Navigating even more punctuation

As I mentioned in my former post about punctuation and proper use in the English language, there are a lot more forms of punctuation than we arguably realize. Most of us, when we think of punctuation, consider more common forms of it, for example, periods, exclamation points and question marks. But, as anyone who knows the English language is aware, English is sort of fucked in terms of its endless stipulations and quirks, and punctuation is no exception.

Let’s take a look at some more, shall we?

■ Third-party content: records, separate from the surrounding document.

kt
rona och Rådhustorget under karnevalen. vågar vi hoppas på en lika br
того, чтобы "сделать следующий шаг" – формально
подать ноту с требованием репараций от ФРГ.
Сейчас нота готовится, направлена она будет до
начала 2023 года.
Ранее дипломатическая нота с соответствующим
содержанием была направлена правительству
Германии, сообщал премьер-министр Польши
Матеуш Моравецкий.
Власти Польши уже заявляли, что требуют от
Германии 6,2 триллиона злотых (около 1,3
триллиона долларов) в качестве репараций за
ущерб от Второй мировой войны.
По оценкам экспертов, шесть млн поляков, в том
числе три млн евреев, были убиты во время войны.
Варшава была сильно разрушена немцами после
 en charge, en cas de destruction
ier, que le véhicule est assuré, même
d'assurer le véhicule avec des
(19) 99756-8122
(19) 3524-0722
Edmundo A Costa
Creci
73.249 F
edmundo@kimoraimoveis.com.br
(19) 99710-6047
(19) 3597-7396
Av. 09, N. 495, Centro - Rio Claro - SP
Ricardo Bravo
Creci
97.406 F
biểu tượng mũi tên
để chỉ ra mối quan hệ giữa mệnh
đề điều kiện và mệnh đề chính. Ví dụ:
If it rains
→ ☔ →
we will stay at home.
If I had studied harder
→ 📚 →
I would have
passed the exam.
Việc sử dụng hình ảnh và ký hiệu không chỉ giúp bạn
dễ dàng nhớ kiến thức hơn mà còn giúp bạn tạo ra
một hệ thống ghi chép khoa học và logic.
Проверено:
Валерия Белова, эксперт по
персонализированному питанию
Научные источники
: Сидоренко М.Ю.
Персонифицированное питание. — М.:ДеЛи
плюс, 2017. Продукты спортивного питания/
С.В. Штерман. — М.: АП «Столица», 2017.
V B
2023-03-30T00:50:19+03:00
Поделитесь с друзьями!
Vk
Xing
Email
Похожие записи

  • An apostrophe can be used to indicate possession or ownership, and also to break down other words into a shorter version → ‘
    • For example, “My sister’s dog”
    • For example, “Weren’t” (instead of were not)
  • A dash can be used in place of a comma or a colon to add intensity or make a sentence easier to read visually → –
    • For example, “My knee is bothering me lately – it is quite swollen.”
  • An ellipse is used to indicate the intentional removal of words from a sentence → …
    • For example, “Today … three men were arrested” instead of “Today, May 22, 2022, three men were arrested.”
  • Brackets are used to separate non-essential information from essential information in text → ( )
    • For example, “She said (quite rudely) that she doesn’t know where he is.”
  • Quotation marks are used to signify that you are citing or referencing information or material that is not your own; it is someone else’s words and/or learnings → “
  • The double quotation mark is standard for citing someone else’s work. But there’s also the single quotation mark: ‘. The single quotation mark is used when you’re referencing a quote inside of a quote.

There are a few more I am failing to mention, but in my opinion, they are ones that most of us don’t use nor need to understand. I’m trying to keep confusion to a minimum.